*Questions to answer:*
• 1. According to the glossary entry on ground truth, what serves as ground truth for a company's employee count?
• 2. Reproduce the stretch of the ground truth glossary entry from "Ground Truth: Verified Data" through "estimates or models.".
• 3. Go on writing the glossary entry on ground truth from the point where it stops.

*Given text:*

Enigma Knowledge

Glossary

Ground Truth: Verified Data from Primary Sources

February 5, 2026

Understand ground truth in business data—verified, authoritative information from primary sources rather than estimates or models.

Ground truth is verified, authoritative data derived from primary sources rather than estimates, models, or aggregated signals. In business verification, ground truth comes from official registries, observed transactions, and validated operating data—not inferred or modeled attributes.

Ground Truth vs. Estimates

Much business data is estimated or modeled:

Revenue

  • Estimate: Modeled from employee count and industry
  • Ground Truth: Actual transaction data

Employee count

  • Estimate: Inferred from office size
  • Ground Truth: Payroll records

Operating status

  • Estimate: Assumed from last filing date
  • Ground Truth: Observed recent transactions

Location

  • Estimate: Registered address
  • Ground Truth: Verified operating site

Estimates have their place, but high-stakes decisions require ground truth.

*Stored data:*
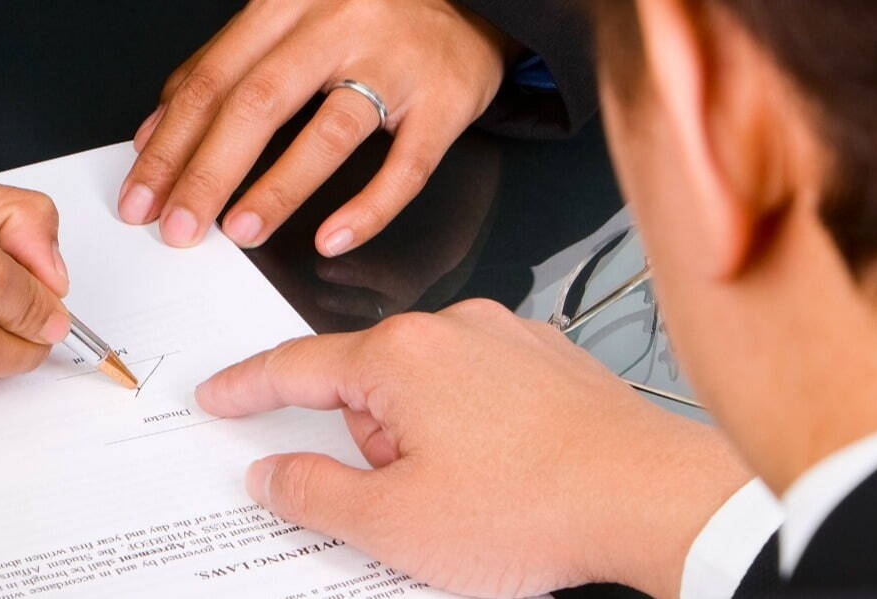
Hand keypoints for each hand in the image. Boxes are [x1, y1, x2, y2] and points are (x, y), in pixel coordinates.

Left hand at [121, 0, 508, 254]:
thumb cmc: (368, 17)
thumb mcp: (287, 23)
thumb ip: (222, 69)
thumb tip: (155, 133)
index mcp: (286, 5)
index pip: (213, 79)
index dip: (170, 143)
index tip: (141, 195)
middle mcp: (337, 26)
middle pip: (257, 104)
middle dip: (207, 173)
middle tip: (177, 227)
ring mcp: (394, 62)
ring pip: (327, 132)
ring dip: (277, 189)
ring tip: (239, 233)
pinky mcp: (446, 100)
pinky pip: (407, 165)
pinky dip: (368, 208)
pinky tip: (332, 238)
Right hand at [195, 301, 748, 597]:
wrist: (655, 500)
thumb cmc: (540, 506)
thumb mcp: (393, 525)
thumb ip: (312, 495)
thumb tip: (275, 475)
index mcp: (401, 355)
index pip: (295, 366)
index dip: (247, 388)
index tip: (220, 396)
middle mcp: (454, 327)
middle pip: (368, 383)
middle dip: (370, 444)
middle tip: (404, 502)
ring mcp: (509, 338)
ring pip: (429, 389)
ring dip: (427, 442)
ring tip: (474, 499)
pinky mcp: (552, 361)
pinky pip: (484, 391)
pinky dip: (479, 432)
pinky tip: (508, 480)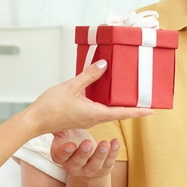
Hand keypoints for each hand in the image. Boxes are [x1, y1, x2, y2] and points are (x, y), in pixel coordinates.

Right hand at [26, 60, 152, 134]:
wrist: (34, 121)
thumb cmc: (50, 107)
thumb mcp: (71, 86)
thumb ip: (88, 75)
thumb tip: (104, 65)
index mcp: (94, 113)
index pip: (122, 113)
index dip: (138, 112)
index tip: (152, 111)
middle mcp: (93, 118)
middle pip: (118, 113)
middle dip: (132, 108)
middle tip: (145, 101)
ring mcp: (87, 118)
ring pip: (108, 112)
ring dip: (120, 106)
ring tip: (130, 97)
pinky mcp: (80, 116)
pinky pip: (98, 110)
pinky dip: (106, 103)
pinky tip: (105, 94)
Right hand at [50, 129, 119, 178]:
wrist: (85, 161)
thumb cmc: (73, 141)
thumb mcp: (64, 133)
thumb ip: (59, 123)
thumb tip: (52, 108)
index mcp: (60, 155)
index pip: (60, 155)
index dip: (65, 151)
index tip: (70, 145)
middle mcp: (73, 165)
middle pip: (78, 161)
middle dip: (83, 153)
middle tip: (88, 143)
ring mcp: (88, 170)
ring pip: (94, 164)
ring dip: (100, 153)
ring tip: (105, 143)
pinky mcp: (102, 170)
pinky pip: (108, 163)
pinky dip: (113, 153)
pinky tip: (115, 142)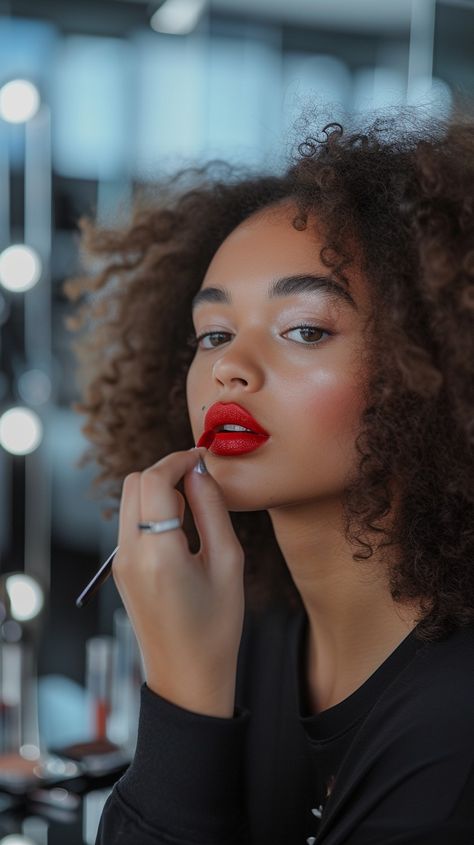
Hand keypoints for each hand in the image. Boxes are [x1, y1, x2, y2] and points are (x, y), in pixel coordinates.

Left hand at [112, 447, 245, 717]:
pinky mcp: (120, 570)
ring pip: (128, 499)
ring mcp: (120, 563)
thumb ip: (213, 509)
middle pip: (133, 482)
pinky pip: (129, 522)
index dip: (178, 460)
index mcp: (158, 553)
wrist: (187, 678)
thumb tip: (201, 471)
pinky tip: (180, 528)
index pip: (154, 480)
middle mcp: (129, 553)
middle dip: (165, 470)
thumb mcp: (228, 563)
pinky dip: (151, 510)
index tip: (203, 458)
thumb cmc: (216, 627)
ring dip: (157, 489)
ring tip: (193, 506)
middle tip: (200, 478)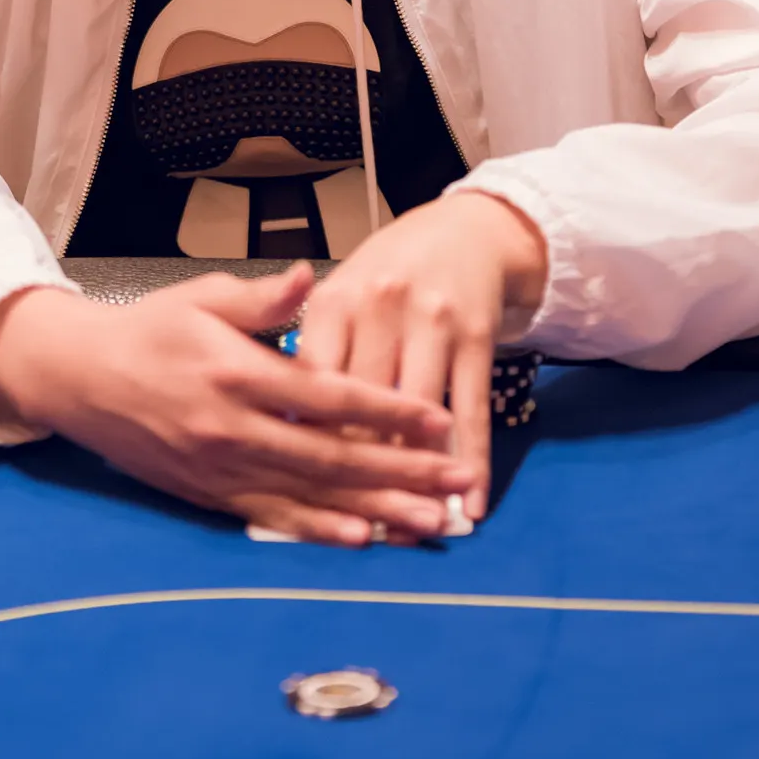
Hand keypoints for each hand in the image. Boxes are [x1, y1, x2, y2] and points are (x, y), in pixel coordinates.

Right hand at [0, 263, 474, 545]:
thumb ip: (262, 297)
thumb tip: (309, 276)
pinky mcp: (208, 494)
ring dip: (376, 510)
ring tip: (429, 523)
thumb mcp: (204, 297)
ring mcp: (220, 468)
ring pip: (311, 495)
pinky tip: (362, 539)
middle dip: (402, 471)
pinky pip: (272, 517)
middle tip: (456, 482)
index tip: (438, 419)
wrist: (79, 378)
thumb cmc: (150, 329)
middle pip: (333, 455)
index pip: (329, 395)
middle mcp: (233, 427)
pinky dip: (318, 530)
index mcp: (239, 372)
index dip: (387, 410)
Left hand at [298, 192, 546, 520]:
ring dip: (415, 477)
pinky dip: (471, 461)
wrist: (466, 229)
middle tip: (353, 528)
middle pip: (363, 408)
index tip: (296, 492)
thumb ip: (309, 351)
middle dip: (358, 473)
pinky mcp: (476, 336)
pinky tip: (468, 503)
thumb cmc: (387, 271)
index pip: (312, 386)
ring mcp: (432, 321)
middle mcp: (381, 308)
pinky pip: (471, 409)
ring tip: (409, 529)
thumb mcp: (337, 293)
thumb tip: (283, 427)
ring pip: (417, 416)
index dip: (305, 442)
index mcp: (333, 301)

*Outputs by task:*
• 1. Payroll records.

• 2.
Ground Truth: Verified Data from Primary Sources

February 5, 2026

Understand ground truth in business data—verified, authoritative information from primary sources rather than estimates or models.

• 3.
Why Ground Truth Matters

Verification Accuracy

Estimates can be wildly wrong:

  • A company might file in Delaware but have zero Delaware presence
  • Revenue models assume industry averages; actual businesses vary enormously
  • A business might be registered but never actually operated

Ground truth tells you what's real.

Risk Assessment

Risk models built on estimates inherit their errors:

  • Overestimated revenue → underestimated risk
  • Assumed active status → missed business closures
  • Modeled employee count → wrong industry classification

Ground truth enables accurate risk scoring.

Regulatory Compliance

Regulators expect verified information:

  • KYB requires confirming business legitimacy
  • CDD requires understanding the customer
  • EDD requires source of funds verification

"We estimated they were legitimate" doesn't satisfy examiners.

Sources of Ground Truth

Official Registries

  • Secretary of State filings (entity existence, officers, registered agent)
  • IRS records (EIN, tax status)
  • State licensing databases (professional licenses, permits)
  • Court records (liens, judgments, bankruptcies)

Transaction Data

  • Card transaction records (actual revenue, operating status)
  • Banking data (account activity, cash flow)
  • Payment processor records (processing volume)

Direct Verification

  • Site visits (physical presence)
  • Utility records (operational indicators)
  • Business correspondence (verified contact)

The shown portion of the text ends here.